As a brief update, it's a little bit of a complex issue. We introduced away to extend the clusterbus protocol to add some new functions, however we didn't fully implement backwards compatibility with older versions. I'm working on a patch and will post it when I have some time.

As a workaround, you should be able to upgrade from 6.2 -> 7.0 and then from 7.0 to 7.2 without any issue.

Comment From: jdork0

Is there any update on this issue and the possibility of getting a fix in 7.2 sometime?

Comment From: ackerL

Hi team, we are facing the similar issue when upgrade Redis from version 5.x to 7.2.x in Redis cluster. Just want to know is there any plan for the fix of the compatibility issue?

Comment From: sushistack

i tried to redis 5.x -> 7.2.4 directly, but faced sample problem.
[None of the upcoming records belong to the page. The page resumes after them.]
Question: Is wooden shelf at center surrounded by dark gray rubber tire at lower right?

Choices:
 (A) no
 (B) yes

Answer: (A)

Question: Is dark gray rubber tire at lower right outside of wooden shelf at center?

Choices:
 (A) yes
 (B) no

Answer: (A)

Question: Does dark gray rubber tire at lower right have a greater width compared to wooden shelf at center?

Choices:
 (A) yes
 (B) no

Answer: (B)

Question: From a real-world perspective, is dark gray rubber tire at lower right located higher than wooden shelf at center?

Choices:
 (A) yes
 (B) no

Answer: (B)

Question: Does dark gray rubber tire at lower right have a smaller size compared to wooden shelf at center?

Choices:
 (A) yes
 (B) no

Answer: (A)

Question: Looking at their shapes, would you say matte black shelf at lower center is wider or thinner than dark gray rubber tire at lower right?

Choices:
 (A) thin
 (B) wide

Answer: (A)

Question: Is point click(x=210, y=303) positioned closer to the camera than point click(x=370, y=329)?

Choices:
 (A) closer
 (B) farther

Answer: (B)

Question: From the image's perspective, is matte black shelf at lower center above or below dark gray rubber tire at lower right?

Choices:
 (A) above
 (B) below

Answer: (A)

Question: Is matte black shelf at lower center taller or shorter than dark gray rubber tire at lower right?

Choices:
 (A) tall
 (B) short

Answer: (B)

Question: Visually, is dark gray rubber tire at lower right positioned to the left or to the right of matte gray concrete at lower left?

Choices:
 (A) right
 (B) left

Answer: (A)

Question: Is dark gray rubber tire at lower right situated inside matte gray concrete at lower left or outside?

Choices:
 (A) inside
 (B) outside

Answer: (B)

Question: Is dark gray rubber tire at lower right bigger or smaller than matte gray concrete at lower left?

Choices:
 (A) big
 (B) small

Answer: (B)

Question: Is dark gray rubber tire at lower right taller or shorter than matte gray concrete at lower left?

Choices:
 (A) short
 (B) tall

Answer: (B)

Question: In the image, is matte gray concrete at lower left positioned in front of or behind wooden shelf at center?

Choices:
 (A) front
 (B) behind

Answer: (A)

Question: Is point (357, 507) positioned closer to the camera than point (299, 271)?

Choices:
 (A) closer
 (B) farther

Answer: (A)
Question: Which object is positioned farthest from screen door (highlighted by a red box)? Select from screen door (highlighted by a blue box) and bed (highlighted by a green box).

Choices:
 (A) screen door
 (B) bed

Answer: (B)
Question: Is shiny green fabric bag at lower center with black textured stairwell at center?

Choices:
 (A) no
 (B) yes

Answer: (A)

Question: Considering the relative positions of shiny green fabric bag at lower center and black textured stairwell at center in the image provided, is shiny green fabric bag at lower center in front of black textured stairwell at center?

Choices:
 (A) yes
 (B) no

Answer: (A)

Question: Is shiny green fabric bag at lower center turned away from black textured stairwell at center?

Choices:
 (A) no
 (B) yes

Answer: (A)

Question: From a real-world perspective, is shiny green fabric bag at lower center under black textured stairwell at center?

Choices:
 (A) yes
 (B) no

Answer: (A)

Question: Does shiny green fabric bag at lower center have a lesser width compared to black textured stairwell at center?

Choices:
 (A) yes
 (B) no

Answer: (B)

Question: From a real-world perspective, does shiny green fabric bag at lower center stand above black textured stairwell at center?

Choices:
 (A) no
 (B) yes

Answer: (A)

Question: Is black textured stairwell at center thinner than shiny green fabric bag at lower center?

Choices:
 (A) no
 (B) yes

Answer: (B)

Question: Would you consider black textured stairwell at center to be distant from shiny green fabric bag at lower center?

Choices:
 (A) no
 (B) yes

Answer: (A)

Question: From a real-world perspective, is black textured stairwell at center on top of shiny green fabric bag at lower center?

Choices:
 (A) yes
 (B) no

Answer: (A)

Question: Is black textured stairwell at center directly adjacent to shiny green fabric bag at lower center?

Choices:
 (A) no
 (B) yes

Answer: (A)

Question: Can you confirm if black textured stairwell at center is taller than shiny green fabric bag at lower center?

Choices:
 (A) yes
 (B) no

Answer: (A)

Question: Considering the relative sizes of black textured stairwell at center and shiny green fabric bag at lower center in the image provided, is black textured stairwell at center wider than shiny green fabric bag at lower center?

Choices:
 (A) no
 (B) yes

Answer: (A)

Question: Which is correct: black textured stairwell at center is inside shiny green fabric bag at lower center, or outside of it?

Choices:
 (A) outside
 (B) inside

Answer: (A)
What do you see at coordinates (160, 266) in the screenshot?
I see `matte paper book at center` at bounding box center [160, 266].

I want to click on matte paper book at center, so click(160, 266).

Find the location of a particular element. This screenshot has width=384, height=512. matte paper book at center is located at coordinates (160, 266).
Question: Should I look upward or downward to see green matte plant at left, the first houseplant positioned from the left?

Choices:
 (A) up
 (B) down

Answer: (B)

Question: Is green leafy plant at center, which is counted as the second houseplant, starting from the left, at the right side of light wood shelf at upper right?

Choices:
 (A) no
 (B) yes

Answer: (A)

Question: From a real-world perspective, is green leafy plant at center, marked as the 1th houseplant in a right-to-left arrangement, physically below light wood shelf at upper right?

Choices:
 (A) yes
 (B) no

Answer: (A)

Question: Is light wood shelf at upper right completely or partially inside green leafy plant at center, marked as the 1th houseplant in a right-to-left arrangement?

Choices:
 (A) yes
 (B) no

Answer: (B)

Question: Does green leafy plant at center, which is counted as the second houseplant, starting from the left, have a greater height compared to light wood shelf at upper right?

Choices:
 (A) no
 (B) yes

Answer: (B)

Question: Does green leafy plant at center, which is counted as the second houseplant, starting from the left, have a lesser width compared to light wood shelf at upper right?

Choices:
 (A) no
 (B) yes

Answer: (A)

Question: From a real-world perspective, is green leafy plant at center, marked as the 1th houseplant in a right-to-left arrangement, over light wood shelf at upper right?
I can upgrade redis version from redis 5.x -> redis 6.2.x -> redis 7.0.15 -> redis 7.2.4 but i think redis 6.2.x is not necessary. (redis 5.x -> redis 7.0.x -> redis 7.2.x or upper version)

thank you, @madolson

Comment From: madolson

Don't work on this project anymore sorry.